Upon Moon's arrival in Manila, he is approached by two of Ricky's clients. The elderly Lum Lee asks Moon to help him find a family urn containing ancestral bones. Mrs. Osa van Winjgaarden wants to accompany Moon on his quest, so that she may find her brother, a Lutheran missionary known as Brother Damon. With each new contact, Moon gradually learns more about his brother's business and associates. The quest takes him on a search through his own soul, as he engages in long talks with Father Julian in the confessional of the Manila Cathedral. Romance, political intrigue, the dangers of traveling through war zones, and hiding in the basement of a deserted building, are part of the action.

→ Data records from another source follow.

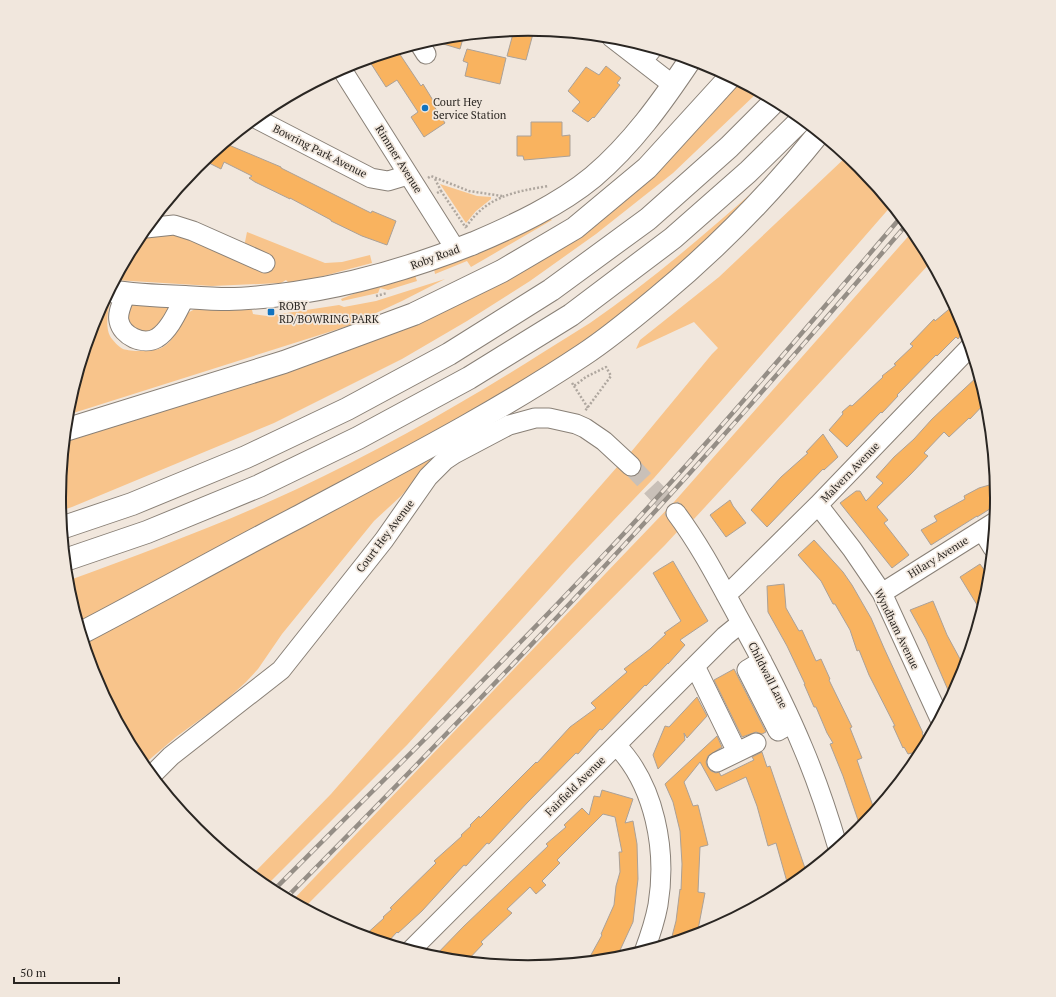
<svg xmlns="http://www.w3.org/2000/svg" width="1056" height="997" viewBox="0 0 1056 997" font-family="'PT Serif',serif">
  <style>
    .green { fill: #f8c48b }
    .building { fill: #f9b35f; stroke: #aba198 }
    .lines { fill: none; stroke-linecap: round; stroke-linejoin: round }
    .minor-tunnel { stroke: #c9c0b8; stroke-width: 19; stroke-dasharray: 19 10; stroke-linecap: butt }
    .minor-casing { stroke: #898077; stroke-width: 21 }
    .major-casing { stroke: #898077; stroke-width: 24 }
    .highway-casing { stroke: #898077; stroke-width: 24 }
    .path { stroke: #afa79f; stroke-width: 2.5; stroke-dasharray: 2 2; stroke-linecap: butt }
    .minor { stroke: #fff; stroke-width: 19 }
    .major { stroke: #fff; stroke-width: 22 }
    .highway { stroke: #fff; stroke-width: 22 }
    .rail-casing { stroke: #958e86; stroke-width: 4.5 }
    .rail { stroke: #f1e7dd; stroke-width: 3; stroke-dasharray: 9; stroke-linecap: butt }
    .poi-dot { fill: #1173bf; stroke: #f1e7dd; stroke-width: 1.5 }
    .labels { text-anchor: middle; stroke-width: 3.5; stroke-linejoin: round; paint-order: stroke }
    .poi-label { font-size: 11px; fill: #2a2622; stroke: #f1e7dd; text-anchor: start }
    .street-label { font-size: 11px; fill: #2a2622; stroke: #f1e7dd }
    .rim { fill: none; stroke: #2a2622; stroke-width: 2 }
  </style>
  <rect width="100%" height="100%" fill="#f1e7dd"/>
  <!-- green -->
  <path class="green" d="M740 82 758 92 673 173 596 234 530 281 467 321 402 359 274 423 72 507 60 511 59 498 64 441 348 347 658 170 707 120Z
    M847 156 860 167 892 205 654 478 571 565 407 745 265 887 251 876 331 794 617 467 628 468 633 460 631 452 712 354 718 348 694 322 636 349 640 340 719 277Z
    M440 184 477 196 491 197V199L476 211 466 223Z
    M760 188 711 239 604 329 498 398 78 625 67 590V581C144 553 222 524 297 489 382 449 463 403 542 353 558 343 574 333 590 323 648 283 702 237 755 190Z
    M549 218 552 220 471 267 467 261 435 274 434 269Z
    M165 231 244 247 247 232 325 263 342 262 370 255 372 263C344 270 317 279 289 283L286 280 281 283 212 286 115 280 140 235Z
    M913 231 918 238 931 262 694 519 684 515 676 522 677 532 665 545 304 908 291 902 674 502Z
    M415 275 417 281 388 290 380 288 378 293 342 301 341 299 366 289Z
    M445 279 402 301 348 326 67 415 68 407 94 319 104 301 110 302C108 312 105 326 110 336 112 340 120 348 123 349 132 352 156 352 163 347 173 341 180 327 182 316L195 309 232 308 252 310 253 314 267 316 339 305 344 307 376 301Z
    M133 304 169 308 170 311 160 330 136 333 128 331 125 314Z
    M446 448 401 496 374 521 282 634 258 669 246 682 224 702 176 737 143 765 137 759 94 678 84 643Z"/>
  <!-- building -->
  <path class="building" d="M528 29 534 30 526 60 507 56 514 30Z
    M464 35 460 49 430 40 437 38Z
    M467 49 506 58 500 84 465 76 468 63 463 61Z
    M397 50 421 86 423 84 434 102 432 103 445 123 424 137 411 117 418 112 397 80 386 87 368 59Z
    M606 66 621 78 617 83 620 85 594 118 593 117 588 122 572 111 580 102 568 91 586 67 599 75Z
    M531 122H562V136L570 135V156L524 160 523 156H517V136H531Z
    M224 143 281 167V168L371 213 372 211 396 221 387 245 362 236 331 221V220L290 198V199L255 182 249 178 252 176 224 162 221 169 203 160Z
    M954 305 962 319 965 330 958 339 956 337 937 356 936 355 897 395 898 396 882 413 881 412 847 447 829 430 843 414 842 412 850 405 852 406 883 377 882 376 896 365 894 364 913 346 910 344 934 319 935 321Z
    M979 375 986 402 970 419 969 418 949 437 944 432 924 453 928 456 911 474 877 507 888 520 884 523 909 555 892 568 840 503 856 491H860L866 501 883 483 876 477 894 457 914 439 932 419Z
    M823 434 838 457 824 470 823 469 767 527 751 510 781 477 808 453 806 452Z
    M996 483 998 499 997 507H993L977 517V516L931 545 921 530 937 521 934 516 965 499 964 496 979 488Z
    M730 500 733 506 746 523 726 537 710 515Z
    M814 540 843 572 852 585 871 618 884 648 923 733H922L927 744 916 762 912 753 908 754 904 747 903 748 893 726H895L869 675 859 650 857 651 850 630 835 604H833L821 581 798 555Z
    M673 561 708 621 680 640 685 645 668 664V663L646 686 645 685 602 730 600 729 578 754 576 753 527 803 489 844 487 843 466 866 464 865 422 911 398 933 397 932 386 944 363 937 384 918 383 917 392 909 390 908 436 863 434 861 462 836 461 835 471 826 470 825 479 816 480 818 536 762 537 763 570 727 596 708 591 703 627 672 624 669 650 649 666 634 664 633 681 621 653 573Z
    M980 564 990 578 988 590 982 613 960 577Z
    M784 584 786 608 799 631 802 630 816 661 821 659 830 679 829 680 852 727 850 728 862 758 857 760 875 812 861 829 843 776 830 744 833 743 827 733 816 707H814L804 684H805L787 646 768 612 767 586Z
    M933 601 947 635 960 659 962 658 965 667 962 678 951 697 926 639 910 610Z
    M734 669 766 732 762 734 756 732 742 737 714 680Z
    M697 697 707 716 687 738 684 733 685 740 658 769 653 755 665 726 669 727Z
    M717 736 722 747 708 756 706 762 707 766 711 771 716 773 719 772 721 776 754 760 752 757 762 752 767 767 770 766 807 874 789 889 776 843 768 846 757 806 746 777 716 791 700 762 684 782 693 806 698 805 708 845 700 847 698 892 705 893 697 935 670 944 676 921 680 889 681 890 682 864 680 831 673 802 665 784Z
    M602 790 633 799 625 823 633 821 637 844 638 879 633 922 616 959 587 962 602 935 601 934 614 905 616 886 620 872 619 852H622L615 817 603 814 557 860 560 863 542 881 546 885 536 894 530 887 507 909 512 913 481 942 483 944 466 962 433 958 464 926 548 846 546 844 566 827 564 825 582 808 589 815 594 796 600 797Z"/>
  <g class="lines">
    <!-- minor-tunnel -->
    <path class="minor-tunnel" d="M631 466 676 513"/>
    <!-- minor casing -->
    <g class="minor-casing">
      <path id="minor" d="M611 37 673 85
        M419 43 426 54
        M642 61 653 48
        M341 68 456 250
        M255 118 371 178 388 181 408 175
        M146 228 174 225 193 231 265 263
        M126 293C123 302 117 312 119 321 122 336 143 346 157 338 170 330 178 310 185 297
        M818 505 852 549 882 593 940 719
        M676 513C700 545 718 580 737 615 761 658 784 702 803 748 817 781 828 814 838 848
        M982 530 993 548
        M882 593 995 522
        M726 595 736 586 818 505 970 347
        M762 661 747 670 778 731 792 723
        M695 666 737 752
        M616 745C655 785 667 850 658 905 655 921 650 936 644 952
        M717 762 756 743
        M151 776 171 756 281 670 384 540 428 477 445 460 454 454 509 425 535 418H549L576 424 585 428 604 441 631 466
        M410 951 725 636 741 623"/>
    </g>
    <!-- major casing -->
    <g class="major-casing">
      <path id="major" d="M109 291C135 295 160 296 185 297 200 298 214 299 229 299 251 299 273 296 295 293 357 284 416 266 474 243 514 226 559 205 593 177 632 144 662 102 690 60"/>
    </g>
    <!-- highway casing -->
    <g class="highway-casing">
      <path id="highway" d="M65 430 284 362 414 314 502 271 575 228 647 168 730 77
        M61 528 132 504 246 457 347 409 449 354 551 290 648 219 729 147 775 101
        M65 560 147 532 259 486 358 438 469 378 571 315 673 238 748 172 802 119
        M81 633C154 595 226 554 300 516 395 465 493 415 583 355 609 338 634 317 658 297 717 248 771 193 819 133"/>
    </g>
    <!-- path -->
    <path class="path" d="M428 178 431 176 469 191 502 196
      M435 179 441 191
      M437 193 441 191 466 228
      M466 227C487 196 514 192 548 186
      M376 296 387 293
      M572 383 574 386 586 377 606 367 611 376 585 411
      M574 386 588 408"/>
    <!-- minor -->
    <use href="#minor" class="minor"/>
    <!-- major -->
    <use href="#major" class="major"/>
    <!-- highway -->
    <use href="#highway" class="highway"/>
    <!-- rail casing -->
    <g class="rail-casing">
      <path id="rail" d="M272 892C376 787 481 685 582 578 693 462 797 339 901 217
        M285 899C423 760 558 619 689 474 763 392 835 308 907 224"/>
    </g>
    <!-- rail -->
    <use href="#rail" class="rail"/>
  </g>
  <!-- markers -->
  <g class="poi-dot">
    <circle cx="425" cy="108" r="4"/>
    <rect x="267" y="308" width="8" height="8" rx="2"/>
  </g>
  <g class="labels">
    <!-- poi labels -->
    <g class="poi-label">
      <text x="433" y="106">Court Hey<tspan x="433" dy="13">Service Station</tspan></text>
      <text x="279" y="310">ROBY<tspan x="279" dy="13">RD/BOWRING PARK</tspan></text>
    </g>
    <!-- street labels -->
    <g class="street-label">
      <text transform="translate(320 151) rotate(27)" y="4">Bowring Park Avenue</text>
      <text transform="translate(399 159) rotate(58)" y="4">Rimmer Avenue</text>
      <text transform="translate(435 257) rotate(-20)" y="4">Roby Road</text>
      <text transform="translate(850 472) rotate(-46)" y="4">Malvern Avenue</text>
      <text transform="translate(385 536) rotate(-53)" y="4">Court Hey Avenue</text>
      <text transform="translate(938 557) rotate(-32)" y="4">Hilary Avenue</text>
      <text transform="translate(897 629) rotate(64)" y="4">Wyndham Avenue</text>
      <text transform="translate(768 675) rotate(63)" y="4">Childwall Lane</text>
      <text transform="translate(575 786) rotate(-45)" y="4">Fairfield Avenue</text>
    </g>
  </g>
  <!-- crop -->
  <path d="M0 0H1056V997H0ZM66 498a462 462 0 1 1 924 0a462 462 0 1 1-924 0Z" fill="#f1e7dd" fill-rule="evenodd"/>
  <path class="rim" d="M66 498a462 462 0 1 1 924 0a462 462 0 1 1-924 0Z"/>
  <!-- scale -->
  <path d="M14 977v6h105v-6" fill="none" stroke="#2a2622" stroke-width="2"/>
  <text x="20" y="977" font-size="12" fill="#2a2622" stroke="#f1e7dd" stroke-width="3" paint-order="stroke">50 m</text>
</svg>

Among the new, sometimes uneasy, alliances that he makes, is Nguyen Nung, a wounded ARVN deserter armed with a grenade launcher, and "SAT CONG" ("kill Viet Cong") tattooed on his chest.

== Characters ==

===Stateside===

- The Mathias family
- Malcolm "Moon" Thomas Mathias – managing editor Press-Register, served in the armored division of the U. S. Army
- Richard "Ricky" Mathias – Moon's brother, founder of R. M. Air in Vietnam; died in Cambodia
- Martin Mathias – deceased father
- Victoria Mathias Morick – mother
- Dr. Tom Morick – Victoria's 2nd husband, and doctor to Martin Mathias.

- Press-Register newspaper, Colorado
- Jerry Shakeshaft – publisher
- JD Shakeshaft – son of the publisher
- Rooney – featured articles, city desk
- Shirley – switchboard, office manager
- D. W. Hubble
- Edith – payroll

- Other
- Sgt. Gene Halsey – Moon's best friend in the Army, at Fort Riley, Kansas; died in a jeep accident, caused by Moon's driving while intoxicated
- Dr. Serna – Victoria's doctor at Cedars-Sinai Medical Center in Los Angeles
- Dr. Jerrigan – ER doctor who saved Victoria's life
- Robert Toland – Philippine Airlines security officer at LAX
- Debbie – Moon's live-in girlfriend

===Asia===
- Eleth Vinh – wife of Ricky Mathias
- Lila Vinh Mathias – daughter of Eleth and Ricky
- Roberto Bolivar Castenada – Manila attorney for Ricky
- Lum Lee – seeking a family urn containing ancestral bones
- Mrs. Osa van Winjgaarden – wants Moon to find her brother
- Reverend Damon – Osa's Lutheran missionary brother in Cambodia

- R. M. Air

- Incorporated in the Philippines, operating in Vietnam and Cambodia
- Thomas "Tommy" Brock – marketing manager, was supposed to get Lila on a flight to the United States
- George Rice – pilot who flew Lila to Saigon; also worked for the CIA; made arrangements for Lila to be transported to the United States.
- Robert Yager – chief pilot and deal maker for R.M. Air
- Pol Thiu Eng – employee who found Ricky's helicopter wreckage

- Other
- Captain Teele – Glory of the Sea schooner
- Mr. Suhuannaphum – shore boat pilot who helps repair the schooner
- Nguyen Nung – rescued wounded sailor from the LST Sealord
- Lo Tho Dem – George Rice contact in Saigon
- Father Julian – Manila Cathedral

== Reception ==
Publishers Weekly stated, "Hillerman's mastery of setting and his compassionate, patient characterization are fully present in this tale, which is otherwise somewhat formulaic."